When creating a parent-child hierarchy, the two attributes representing columns must have the same data type and must be in the same table. By default, any member's parent key, whether equal to its own member key, empty, 0, or a value not appearing in the member key column, is considered a top-level member (excluding the "(All)" level).
Dimension Members
Dimension members are points within a dimension determined by specific attribute values. For example, a gender hierarchy has two members, 'M' and 'F'. "San Francisco", "California", and "USA" are members of the store hierarchy.

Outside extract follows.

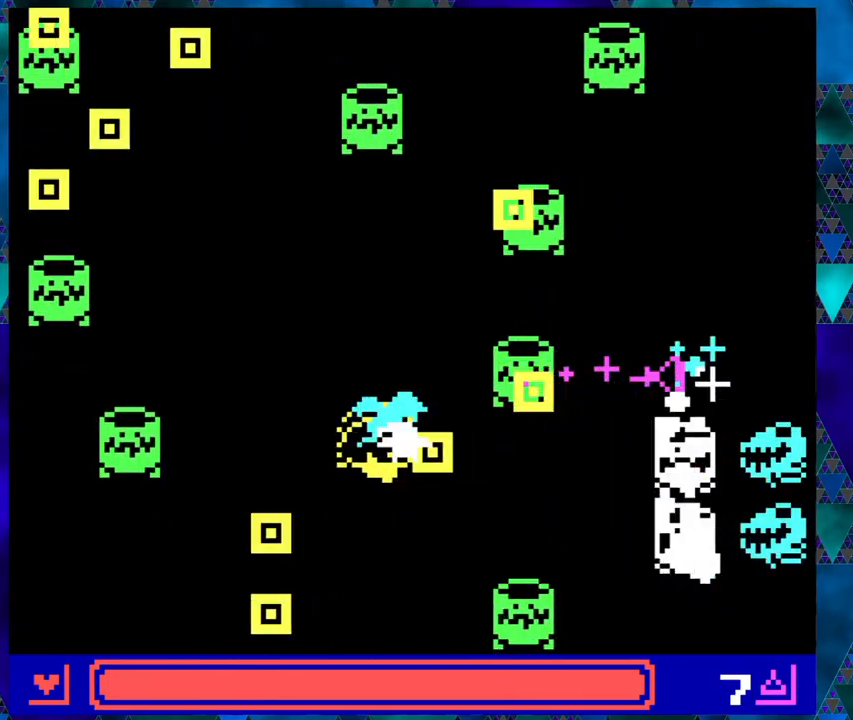
{"buttons": [], "left_stick": "center", "events": [[183, "DPAD_LEFT", "up"], [350, "DPAD_RIGHT", "down"], [383, "DPAD_UP", "up"], [500, "DPAD_RIGHT", "up"]]}
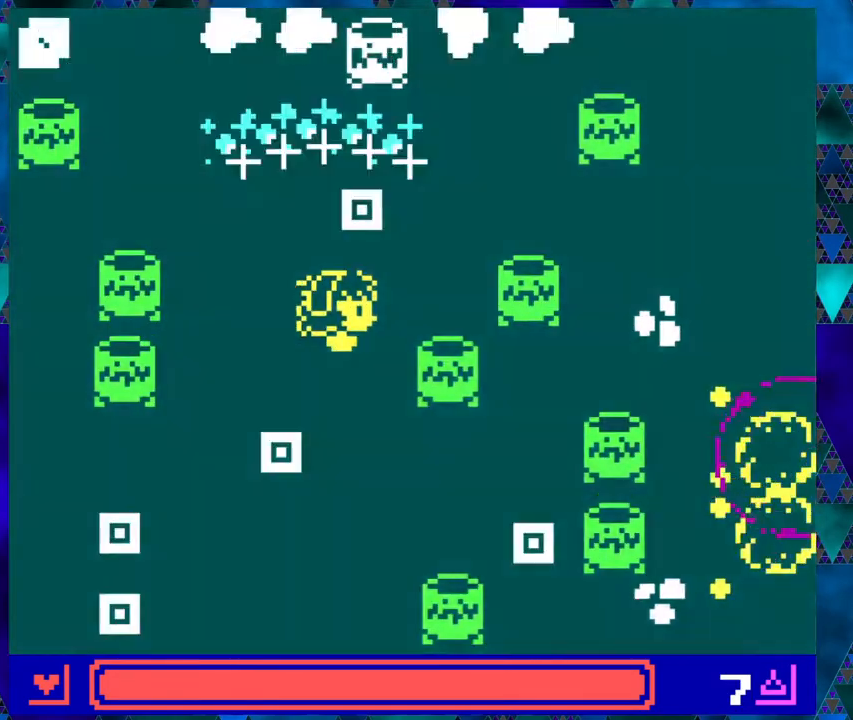
{"buttons": ["DPAD_DOWN"], "left_stick": "center", "events": [[67, "DPAD_DOWN", "down"], [83, "DPAD_LEFT", "down"], [483, "DPAD_LEFT", "up"]]}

Note that entities like "San Francisco", "California", and "USA", although they have a hierarchical relationship, are all members within the store hierarchy, meaning they are statistically analyzed based on different levels of stores they belong to.
Cubes
Cubes are multidimensional structures containing information for analysis; they primarily consist of dimensions and measure values. Dimensions define the structure of the multidimensional dataset on which slicing operations are performed, while measure values provide aggregated numerical values of interest to end-users. As a logical structure, cubes allow client applications to retrieve values of measure values as if they were contained within the cells of the multidimensional dataset; a cell is defined for each possible summary value. Cells in cubes are defined by intersections of dimension members and contain aggregated values of measures at that specific intersection.
Cubes provide a single location to store all relevant data for analysis purposes.
Measures
Measures represent a column containing measurable data (usually numeric) that can be aggregated. Measures represent aspects of organizational activities expressed in monetary terms (such as revenue, profit, or cost), by count (inventory levels, number of employees, customers, or orders), or by more complex calculations based on business logic.
Each multidimensional dataset must have at least one measure, although most have many measures, sometimes reaching hundreds. Structurally, measures typically map to source columns in fact data tables, which provide values used to populate measures. Alternatively, you can define measures with MDX.
Measures are context-sensitive, operating on numerical data in the context determined by any dimension members coincidentally included in the query. For example, computing the "Distributor Sales" measure would be supported by the Sum operator and would aggregate sales for each dimension member included in the query. Whether the query specifies a single product, aggregates to a category, or slices by time or geography, the measure should produce operations relevant
to the dimensions included in the query.
Calculated Members
Calculated members are measures whose values are calculated using a set calculation expression. Calculated members provide flexible calculation capabilities to multidimensional models, enabling rich functionality.